Adding database indexes

When taking a closer look at phpmyadmin advisor after tuning the database settings, almost all advices are focussed on adding indexes to tables. The issue is:

"There are too many joins without indexes."

I can start adding indexes on those columns I suspect are hit most, but I'd like to make a more informed decision here.

What tables or columns should be indexed ?

The most really slow query is search, by far and also the most used (slow query). I gues that is true for everyone with a substantial number of entitities.

  • We should have all necessary indexes in place. If you have some problematic query, please provide it together with result of running EXPLAIN on it and brief info where did it come from.

  • I think anything where you join tables there is an issue. My biggest issue is entering a search query. It takes more  20 seconds to fullfill and that is with the default search plugin.

    Other high demand queries are custom made, like joined activity from multiple groups and friends suggestions based on location, common interest, groups and joined friends. Which offcourse is a heavy query when having more than let's say 200 friends. But let's focus on search first.

    How to improve search queries, using indexes.

  • If you don't provide technical details of your problem, we can't help you.

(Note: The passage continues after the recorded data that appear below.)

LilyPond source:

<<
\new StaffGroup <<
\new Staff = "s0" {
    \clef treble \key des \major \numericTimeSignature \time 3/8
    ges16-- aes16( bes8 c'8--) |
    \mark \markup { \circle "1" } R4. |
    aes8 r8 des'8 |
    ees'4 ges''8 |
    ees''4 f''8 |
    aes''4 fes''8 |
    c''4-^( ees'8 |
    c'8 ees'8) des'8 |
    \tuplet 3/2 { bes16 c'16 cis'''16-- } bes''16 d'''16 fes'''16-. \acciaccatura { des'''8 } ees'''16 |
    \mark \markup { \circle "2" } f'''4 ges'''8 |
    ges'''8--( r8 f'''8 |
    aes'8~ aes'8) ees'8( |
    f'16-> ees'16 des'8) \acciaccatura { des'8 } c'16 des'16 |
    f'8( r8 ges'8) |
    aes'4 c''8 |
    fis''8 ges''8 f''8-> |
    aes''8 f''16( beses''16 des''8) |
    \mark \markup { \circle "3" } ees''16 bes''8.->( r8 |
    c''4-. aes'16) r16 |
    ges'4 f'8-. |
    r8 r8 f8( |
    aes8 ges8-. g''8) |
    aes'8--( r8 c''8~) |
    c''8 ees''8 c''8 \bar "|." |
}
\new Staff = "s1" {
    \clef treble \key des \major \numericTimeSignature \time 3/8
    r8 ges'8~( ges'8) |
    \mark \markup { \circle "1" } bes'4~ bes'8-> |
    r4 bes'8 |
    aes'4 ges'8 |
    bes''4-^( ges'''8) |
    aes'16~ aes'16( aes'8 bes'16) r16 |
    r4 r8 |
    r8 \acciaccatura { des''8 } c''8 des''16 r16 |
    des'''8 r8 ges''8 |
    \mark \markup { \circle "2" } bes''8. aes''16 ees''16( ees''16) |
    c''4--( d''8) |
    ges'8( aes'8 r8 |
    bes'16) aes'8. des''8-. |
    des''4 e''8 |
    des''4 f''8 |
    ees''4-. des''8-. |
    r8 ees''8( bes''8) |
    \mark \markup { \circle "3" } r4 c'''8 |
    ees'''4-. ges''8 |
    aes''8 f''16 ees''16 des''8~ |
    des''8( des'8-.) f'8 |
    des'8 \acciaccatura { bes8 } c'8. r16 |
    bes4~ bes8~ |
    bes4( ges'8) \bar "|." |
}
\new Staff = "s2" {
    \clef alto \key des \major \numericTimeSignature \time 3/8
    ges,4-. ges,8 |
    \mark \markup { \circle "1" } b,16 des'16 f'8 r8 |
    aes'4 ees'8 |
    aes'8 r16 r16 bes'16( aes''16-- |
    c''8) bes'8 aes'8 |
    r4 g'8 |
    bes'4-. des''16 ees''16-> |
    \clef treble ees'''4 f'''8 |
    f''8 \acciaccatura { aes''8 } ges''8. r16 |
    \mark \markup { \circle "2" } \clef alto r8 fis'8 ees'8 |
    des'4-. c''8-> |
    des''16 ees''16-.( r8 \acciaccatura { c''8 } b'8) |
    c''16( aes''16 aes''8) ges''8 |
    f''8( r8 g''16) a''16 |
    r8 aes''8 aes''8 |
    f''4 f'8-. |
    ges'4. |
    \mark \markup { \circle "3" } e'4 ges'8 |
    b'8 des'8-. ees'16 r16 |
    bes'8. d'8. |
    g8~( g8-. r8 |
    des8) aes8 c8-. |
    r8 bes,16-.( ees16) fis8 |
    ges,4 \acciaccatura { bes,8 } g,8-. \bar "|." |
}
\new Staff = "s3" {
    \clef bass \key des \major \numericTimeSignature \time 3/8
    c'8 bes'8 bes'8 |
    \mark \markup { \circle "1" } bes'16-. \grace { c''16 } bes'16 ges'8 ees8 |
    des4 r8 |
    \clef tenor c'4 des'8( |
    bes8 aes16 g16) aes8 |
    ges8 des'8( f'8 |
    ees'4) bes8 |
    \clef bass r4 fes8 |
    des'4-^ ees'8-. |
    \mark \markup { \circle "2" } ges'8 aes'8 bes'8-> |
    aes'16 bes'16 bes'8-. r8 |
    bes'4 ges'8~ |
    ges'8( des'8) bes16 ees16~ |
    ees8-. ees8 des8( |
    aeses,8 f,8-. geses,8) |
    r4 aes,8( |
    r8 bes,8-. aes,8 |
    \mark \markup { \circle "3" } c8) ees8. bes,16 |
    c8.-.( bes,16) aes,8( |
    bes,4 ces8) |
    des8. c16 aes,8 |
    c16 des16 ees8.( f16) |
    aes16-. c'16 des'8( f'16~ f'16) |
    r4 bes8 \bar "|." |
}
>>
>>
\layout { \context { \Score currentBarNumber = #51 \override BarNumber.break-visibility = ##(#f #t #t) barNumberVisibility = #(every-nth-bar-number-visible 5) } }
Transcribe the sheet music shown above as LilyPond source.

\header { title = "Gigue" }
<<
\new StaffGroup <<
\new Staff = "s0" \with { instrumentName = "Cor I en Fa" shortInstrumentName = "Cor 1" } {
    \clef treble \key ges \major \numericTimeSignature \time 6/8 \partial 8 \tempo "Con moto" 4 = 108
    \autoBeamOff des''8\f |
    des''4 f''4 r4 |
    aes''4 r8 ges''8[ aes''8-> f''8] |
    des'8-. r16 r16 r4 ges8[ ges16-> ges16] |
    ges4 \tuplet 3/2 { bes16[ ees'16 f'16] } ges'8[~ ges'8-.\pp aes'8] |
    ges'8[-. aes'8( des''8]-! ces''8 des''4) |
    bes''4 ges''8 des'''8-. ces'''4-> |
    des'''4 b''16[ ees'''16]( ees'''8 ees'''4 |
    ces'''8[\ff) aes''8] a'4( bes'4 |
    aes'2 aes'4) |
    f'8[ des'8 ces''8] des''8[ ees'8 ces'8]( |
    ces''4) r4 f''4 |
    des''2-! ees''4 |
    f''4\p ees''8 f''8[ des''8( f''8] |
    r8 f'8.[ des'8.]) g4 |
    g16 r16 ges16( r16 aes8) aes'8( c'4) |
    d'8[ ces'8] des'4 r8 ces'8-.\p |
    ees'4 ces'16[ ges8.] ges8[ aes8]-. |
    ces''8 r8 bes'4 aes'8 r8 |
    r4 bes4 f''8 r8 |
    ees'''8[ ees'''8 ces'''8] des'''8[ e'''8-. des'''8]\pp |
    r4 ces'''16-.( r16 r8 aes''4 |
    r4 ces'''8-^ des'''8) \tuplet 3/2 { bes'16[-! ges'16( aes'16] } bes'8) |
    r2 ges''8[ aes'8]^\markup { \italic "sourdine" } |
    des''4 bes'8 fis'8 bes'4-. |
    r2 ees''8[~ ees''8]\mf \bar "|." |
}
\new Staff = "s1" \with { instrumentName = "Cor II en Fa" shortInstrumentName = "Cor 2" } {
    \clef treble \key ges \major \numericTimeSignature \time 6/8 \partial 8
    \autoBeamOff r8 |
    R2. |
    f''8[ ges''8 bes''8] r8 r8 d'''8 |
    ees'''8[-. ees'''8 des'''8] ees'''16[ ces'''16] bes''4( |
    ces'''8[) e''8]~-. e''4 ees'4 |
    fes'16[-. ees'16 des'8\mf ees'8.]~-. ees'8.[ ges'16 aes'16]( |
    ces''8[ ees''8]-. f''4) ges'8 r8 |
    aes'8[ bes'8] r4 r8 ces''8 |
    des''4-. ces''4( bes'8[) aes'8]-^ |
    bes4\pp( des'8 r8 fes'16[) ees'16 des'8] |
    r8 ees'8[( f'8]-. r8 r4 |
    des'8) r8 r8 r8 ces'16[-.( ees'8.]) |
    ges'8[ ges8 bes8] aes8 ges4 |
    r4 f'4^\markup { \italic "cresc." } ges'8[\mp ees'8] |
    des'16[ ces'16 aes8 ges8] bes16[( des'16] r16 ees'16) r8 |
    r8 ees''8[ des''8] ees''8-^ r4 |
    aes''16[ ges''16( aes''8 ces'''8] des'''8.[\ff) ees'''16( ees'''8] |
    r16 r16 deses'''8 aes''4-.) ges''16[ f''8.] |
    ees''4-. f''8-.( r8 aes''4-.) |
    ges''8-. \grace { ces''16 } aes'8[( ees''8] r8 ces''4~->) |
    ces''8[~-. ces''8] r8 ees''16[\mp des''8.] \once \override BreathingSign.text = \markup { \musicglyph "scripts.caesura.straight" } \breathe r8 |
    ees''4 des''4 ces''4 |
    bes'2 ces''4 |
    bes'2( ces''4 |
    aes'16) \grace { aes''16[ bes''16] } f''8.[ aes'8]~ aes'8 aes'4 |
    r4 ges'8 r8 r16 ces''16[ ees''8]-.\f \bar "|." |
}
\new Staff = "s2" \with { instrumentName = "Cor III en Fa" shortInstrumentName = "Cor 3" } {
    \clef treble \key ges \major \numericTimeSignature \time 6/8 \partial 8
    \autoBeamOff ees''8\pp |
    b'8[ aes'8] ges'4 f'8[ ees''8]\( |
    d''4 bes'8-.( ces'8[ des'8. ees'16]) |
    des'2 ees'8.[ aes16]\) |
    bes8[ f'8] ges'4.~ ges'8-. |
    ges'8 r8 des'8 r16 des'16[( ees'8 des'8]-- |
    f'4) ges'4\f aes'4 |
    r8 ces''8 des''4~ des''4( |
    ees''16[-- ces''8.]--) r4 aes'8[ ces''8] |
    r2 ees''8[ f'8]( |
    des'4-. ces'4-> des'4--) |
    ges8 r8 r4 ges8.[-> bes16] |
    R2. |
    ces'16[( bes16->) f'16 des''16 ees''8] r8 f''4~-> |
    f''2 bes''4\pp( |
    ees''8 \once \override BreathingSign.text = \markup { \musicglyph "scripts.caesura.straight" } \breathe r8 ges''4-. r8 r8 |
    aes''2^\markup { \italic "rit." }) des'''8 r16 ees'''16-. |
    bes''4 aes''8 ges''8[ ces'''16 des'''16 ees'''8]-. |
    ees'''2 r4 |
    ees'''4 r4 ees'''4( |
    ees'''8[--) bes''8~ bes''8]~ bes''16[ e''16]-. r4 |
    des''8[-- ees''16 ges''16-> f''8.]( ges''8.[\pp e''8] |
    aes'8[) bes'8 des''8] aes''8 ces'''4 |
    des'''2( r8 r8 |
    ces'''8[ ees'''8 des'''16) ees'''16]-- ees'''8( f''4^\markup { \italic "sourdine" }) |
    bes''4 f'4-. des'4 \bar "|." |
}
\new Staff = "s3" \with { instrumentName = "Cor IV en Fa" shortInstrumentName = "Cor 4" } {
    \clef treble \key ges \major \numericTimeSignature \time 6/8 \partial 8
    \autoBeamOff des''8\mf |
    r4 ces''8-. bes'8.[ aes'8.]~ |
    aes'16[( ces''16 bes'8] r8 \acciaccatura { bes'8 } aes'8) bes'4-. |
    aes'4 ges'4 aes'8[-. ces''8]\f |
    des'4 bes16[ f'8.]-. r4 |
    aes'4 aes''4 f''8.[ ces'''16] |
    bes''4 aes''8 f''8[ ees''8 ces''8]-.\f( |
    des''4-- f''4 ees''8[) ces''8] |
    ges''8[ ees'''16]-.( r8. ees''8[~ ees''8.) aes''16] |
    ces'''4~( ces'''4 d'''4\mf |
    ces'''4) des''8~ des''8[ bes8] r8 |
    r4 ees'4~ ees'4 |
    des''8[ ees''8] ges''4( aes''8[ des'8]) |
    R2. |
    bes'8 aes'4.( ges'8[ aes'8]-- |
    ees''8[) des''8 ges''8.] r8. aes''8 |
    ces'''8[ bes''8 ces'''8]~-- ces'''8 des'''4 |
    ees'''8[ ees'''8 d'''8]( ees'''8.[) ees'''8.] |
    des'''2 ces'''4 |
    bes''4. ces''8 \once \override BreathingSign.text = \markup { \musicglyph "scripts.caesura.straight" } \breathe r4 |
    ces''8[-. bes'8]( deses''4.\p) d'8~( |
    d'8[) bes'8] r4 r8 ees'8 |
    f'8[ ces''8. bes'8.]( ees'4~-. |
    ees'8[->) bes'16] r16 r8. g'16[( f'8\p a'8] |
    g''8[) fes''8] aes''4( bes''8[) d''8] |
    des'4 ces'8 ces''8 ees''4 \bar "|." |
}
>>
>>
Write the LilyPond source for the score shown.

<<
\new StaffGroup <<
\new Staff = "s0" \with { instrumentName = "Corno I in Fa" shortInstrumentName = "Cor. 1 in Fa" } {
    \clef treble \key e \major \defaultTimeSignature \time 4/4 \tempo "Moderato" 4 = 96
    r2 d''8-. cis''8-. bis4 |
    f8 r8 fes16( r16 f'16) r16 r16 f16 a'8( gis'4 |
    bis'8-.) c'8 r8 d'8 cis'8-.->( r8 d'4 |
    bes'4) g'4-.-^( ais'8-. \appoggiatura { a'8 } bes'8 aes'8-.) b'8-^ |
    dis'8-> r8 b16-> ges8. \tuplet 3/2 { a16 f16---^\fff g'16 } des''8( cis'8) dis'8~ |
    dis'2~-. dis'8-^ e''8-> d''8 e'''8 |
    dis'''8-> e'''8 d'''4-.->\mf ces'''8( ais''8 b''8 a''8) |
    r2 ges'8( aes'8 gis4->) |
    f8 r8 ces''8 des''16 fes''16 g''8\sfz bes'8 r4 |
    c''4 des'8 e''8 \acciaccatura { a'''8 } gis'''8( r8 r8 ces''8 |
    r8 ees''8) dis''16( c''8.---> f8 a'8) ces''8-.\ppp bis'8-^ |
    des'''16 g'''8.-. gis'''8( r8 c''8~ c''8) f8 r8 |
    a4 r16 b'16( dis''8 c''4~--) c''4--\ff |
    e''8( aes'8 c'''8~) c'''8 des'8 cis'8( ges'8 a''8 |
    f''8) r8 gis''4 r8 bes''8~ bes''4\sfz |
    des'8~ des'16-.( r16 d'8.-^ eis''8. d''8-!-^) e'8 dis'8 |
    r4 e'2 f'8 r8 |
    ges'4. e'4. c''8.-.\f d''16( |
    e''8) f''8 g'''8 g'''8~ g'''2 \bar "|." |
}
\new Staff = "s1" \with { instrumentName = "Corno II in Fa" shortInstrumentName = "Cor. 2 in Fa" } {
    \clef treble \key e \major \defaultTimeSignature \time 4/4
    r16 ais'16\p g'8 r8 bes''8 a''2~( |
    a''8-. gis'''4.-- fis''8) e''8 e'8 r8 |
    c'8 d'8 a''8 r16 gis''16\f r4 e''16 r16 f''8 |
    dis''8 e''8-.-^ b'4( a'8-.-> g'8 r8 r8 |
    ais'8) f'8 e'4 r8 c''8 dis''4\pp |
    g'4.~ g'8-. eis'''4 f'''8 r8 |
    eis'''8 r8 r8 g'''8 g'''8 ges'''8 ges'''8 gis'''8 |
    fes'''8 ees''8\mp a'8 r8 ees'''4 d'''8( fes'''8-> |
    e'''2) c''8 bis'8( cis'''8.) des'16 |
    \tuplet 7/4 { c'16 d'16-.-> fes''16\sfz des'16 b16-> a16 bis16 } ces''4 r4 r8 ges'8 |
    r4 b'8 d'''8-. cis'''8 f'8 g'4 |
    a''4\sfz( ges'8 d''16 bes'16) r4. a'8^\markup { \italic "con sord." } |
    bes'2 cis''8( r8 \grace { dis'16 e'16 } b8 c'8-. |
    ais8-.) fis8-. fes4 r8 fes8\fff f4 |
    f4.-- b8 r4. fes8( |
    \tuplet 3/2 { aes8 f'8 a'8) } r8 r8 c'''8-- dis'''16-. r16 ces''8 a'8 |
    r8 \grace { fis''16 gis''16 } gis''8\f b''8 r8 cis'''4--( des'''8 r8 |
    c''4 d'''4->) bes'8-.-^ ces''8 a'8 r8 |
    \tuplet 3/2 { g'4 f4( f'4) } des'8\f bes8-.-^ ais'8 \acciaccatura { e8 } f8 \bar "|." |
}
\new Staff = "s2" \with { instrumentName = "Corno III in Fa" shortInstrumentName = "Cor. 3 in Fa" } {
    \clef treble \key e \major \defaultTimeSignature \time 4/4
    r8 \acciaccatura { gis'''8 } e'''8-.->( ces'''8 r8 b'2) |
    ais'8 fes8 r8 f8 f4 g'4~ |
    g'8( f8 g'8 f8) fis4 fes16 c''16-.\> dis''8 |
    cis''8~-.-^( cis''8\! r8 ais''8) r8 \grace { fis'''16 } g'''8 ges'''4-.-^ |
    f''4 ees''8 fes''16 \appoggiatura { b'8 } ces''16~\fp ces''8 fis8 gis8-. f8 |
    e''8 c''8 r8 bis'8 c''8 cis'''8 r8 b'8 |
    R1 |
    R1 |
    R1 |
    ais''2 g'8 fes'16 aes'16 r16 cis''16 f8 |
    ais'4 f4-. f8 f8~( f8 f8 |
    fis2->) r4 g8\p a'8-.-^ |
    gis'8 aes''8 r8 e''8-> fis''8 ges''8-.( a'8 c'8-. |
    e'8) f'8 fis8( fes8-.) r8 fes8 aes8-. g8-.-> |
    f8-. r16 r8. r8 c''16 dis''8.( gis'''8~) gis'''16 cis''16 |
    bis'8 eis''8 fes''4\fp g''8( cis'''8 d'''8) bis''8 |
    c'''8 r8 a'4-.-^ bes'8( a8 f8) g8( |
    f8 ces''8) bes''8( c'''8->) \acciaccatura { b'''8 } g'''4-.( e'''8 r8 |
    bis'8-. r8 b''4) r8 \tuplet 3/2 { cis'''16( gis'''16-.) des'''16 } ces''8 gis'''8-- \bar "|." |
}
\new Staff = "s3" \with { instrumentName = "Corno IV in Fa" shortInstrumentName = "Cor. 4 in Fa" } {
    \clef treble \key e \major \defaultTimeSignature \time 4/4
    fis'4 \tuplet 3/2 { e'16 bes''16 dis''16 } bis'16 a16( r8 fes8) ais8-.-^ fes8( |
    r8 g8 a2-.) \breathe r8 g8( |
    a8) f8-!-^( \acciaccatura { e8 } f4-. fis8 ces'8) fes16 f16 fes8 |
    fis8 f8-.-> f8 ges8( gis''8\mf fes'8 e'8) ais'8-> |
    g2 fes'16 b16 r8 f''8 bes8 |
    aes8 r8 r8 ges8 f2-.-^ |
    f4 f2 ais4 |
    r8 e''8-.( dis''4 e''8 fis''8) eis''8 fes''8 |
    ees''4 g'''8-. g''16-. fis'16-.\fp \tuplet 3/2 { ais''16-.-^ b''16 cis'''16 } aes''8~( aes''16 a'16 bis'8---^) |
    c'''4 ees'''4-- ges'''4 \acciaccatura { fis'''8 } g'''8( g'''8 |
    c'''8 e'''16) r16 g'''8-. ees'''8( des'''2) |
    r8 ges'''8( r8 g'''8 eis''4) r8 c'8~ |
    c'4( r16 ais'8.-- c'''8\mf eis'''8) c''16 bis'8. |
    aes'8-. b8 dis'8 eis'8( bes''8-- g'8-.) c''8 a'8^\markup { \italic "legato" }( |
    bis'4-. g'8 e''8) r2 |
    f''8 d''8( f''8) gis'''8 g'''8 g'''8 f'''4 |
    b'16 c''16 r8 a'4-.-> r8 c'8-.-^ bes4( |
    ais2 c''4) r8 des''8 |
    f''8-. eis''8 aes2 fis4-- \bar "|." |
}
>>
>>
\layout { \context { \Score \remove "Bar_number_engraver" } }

    You're talking about search query, so I ask you to give us here your problematic query SQL. To answer the question if there's problem with indexes or not, having result of EXPLAIN runned on this particular query is essential.

    Keeping this topis at this general level makes no point as you won't get good answer.

    To see how to create index, you may look here: http://dev.mysql.com/doc/refman/5.0/en/create-index.html but you should be able to google it yourself. There are downsides of having too many indexes as well as having joins may be actually computed in efficient way. There are a lot of pitfalls in constructing efficient queries, so checking how query planner treats particular query will tell us more than anything else.

  • Well I would if I could, how do I know what the query looks like of an ordinary search ?

    I do want to answer the question you raised, but I did not write the code for a search query. It is a core function, do you want me to find out how it is actually done in SQL ?

  • Search is the most inefficient query elgg has, a number of our larger sites we've had to disable core search entirely and replace it with SOLR or similar.

    I would like to fix up core search efficiency as a goal for 1.10

     

    You can view queries in elgg if you use the developer tools plugin, set it to log to the screen and set the lowest level of logging - you'll get a lot of logs at the bottom of the page including the SQL of all queries used to build the page.  Run a search for something gibberish that won't return any results, on the results page search for your gibberish and you should find the query pretty quick.

  • Ok, will do. If I find any quick wins there, I'll post them here.

  • @Matt , btw is there a SOLR/Lucene 1.8 plugin ? I found an old 1.6 one, but I guess you are not using that for new sites.

  • There's not a publicly available one that I'm aware of - the one I'm using is quite a bit too customized for the specific sites I'm running to be useful as a general thing, but I do want to pare it down to one that can be useful out of the box.